Built-In Solution: Gunicorn Defaults Don’t Work

My preferred Python WSGI server is Gunicorn. It comes with built-in support for graceful shutdowns:

TERM: Graceful shutdown. Waits for workers to finish their current requests up to the graceful_timeout.

So Gunicorn will continue to process existing requests but not new ones. This is a good default, but it’s not enough for Kubernetes because of the downstream deregistration delay.

We need to wait for new connections before shutting down.

Lazy Solution: Just Wait Longer

If the problem is new connections are still coming in after the pod starts termination… what if we wait longer?

We can increase the terminationGracePeriodSeconds in the pod spec to — let’s say — 300 seconds while disabling the graceful_timeout in Gunicorn so it will not shut down at all. Then, we can just terminate on the final SIGKILL.

This way, pod termination will take 300 seconds and hard shutdown after that period. Our goal here is to wait out the deregistration delay.

But now pod termination takes 300 seconds, which is a long time. That’s like… forever. If your updateStrategy is RollingUpdate with a sequential update strategy and you have a large deployment, this could take a long time to update. 10 pods = 50 minutes of waiting.

You can tune the 300 seconds to be shorter, but you are still not addressing the underlying issue that your termination condition is not reactive to your workload.

Better Solution: Wait for a Gap in Requests

What I’ve found to work the best is to wait for a gap in requests before shutting down. The idea is that if you have a gap in requests over a certain fixed period of time, you can be confident that the upstream load balancers have removed the pod as a target.

We make two changes to Gunicorn:

  1. Record the time of the last request start.
  2. Modify the Arbiter to check if there has been a gap in requests for a certain period of time before terminating.
from datetime import datetime
from gunicorn.arbiter import Arbiter


class CustomArbiter(Arbiter):
    # Seconds to wait for a gap in requests before shutting down
    SHUTDOWN_REQUEST_GAP = 15

    def __init__(self, *args, **kwargs):
        super().__init__(*args, **kwargs)

        self.last_request_start = datetime.now()
        self.sigterm_recd = False

    def handle_request(self, worker):
        self.last_request_start = datetime.now()
        return super().handle_request(worker)

    def handle_term(self):
        """Called on SIGTERM"""

        if self.sigterm_recd:
            # Sending 2 SIGTERMs will immediately initiate shutdown
            raise StopIteration

         # Prevent immediate shutdown if no requests recently
        self.last_request_start = datetime.now()
        self.sigterm_recd = True

    def maybe_promote_master(self):
        """Runs every loop"""
        super().maybe_promote_master()
        return self.maybe_finish_termination()

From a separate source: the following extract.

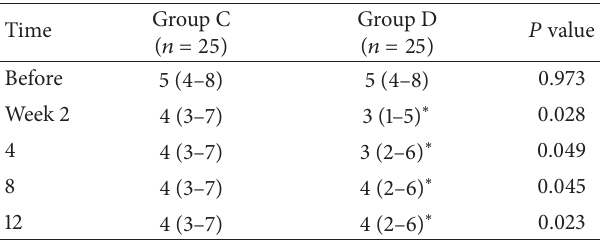
Table 2: Visual analogue scale of back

    def maybe_finish_termination(self):
        """Finish the termination if needed"""

        if self.sigterm_recd:
            gap = (datetime.now() - self.last_request_start).total_seconds()
            if gap > self.SHUTDOWN_REQUEST_GAP:
                raise StopIteration

I have found that this approach works very well against a variety of workloads. After scanning logs, a 15 second gap is enough to be confident that the pod has been removed from the upstream load balancer with a confidence of 99.9%. In practice, I have never seen a request come in after the 15 second gap.

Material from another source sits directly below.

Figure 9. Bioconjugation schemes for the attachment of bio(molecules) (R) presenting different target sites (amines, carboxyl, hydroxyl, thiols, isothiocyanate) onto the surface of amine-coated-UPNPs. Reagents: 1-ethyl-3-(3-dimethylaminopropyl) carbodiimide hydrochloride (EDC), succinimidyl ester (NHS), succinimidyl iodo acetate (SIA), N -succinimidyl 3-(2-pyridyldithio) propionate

No more random 500s during deployments!

…well, sort of. There are still a few edge cases where this might not work. For example if you have a long-running request that takes more than 15 seconds, you will still get a 500. To fix this, we should consult OS to see if there are more connections coming in before shutting down. You can do this in /proc/net/tcp, but that’s a topic for another day.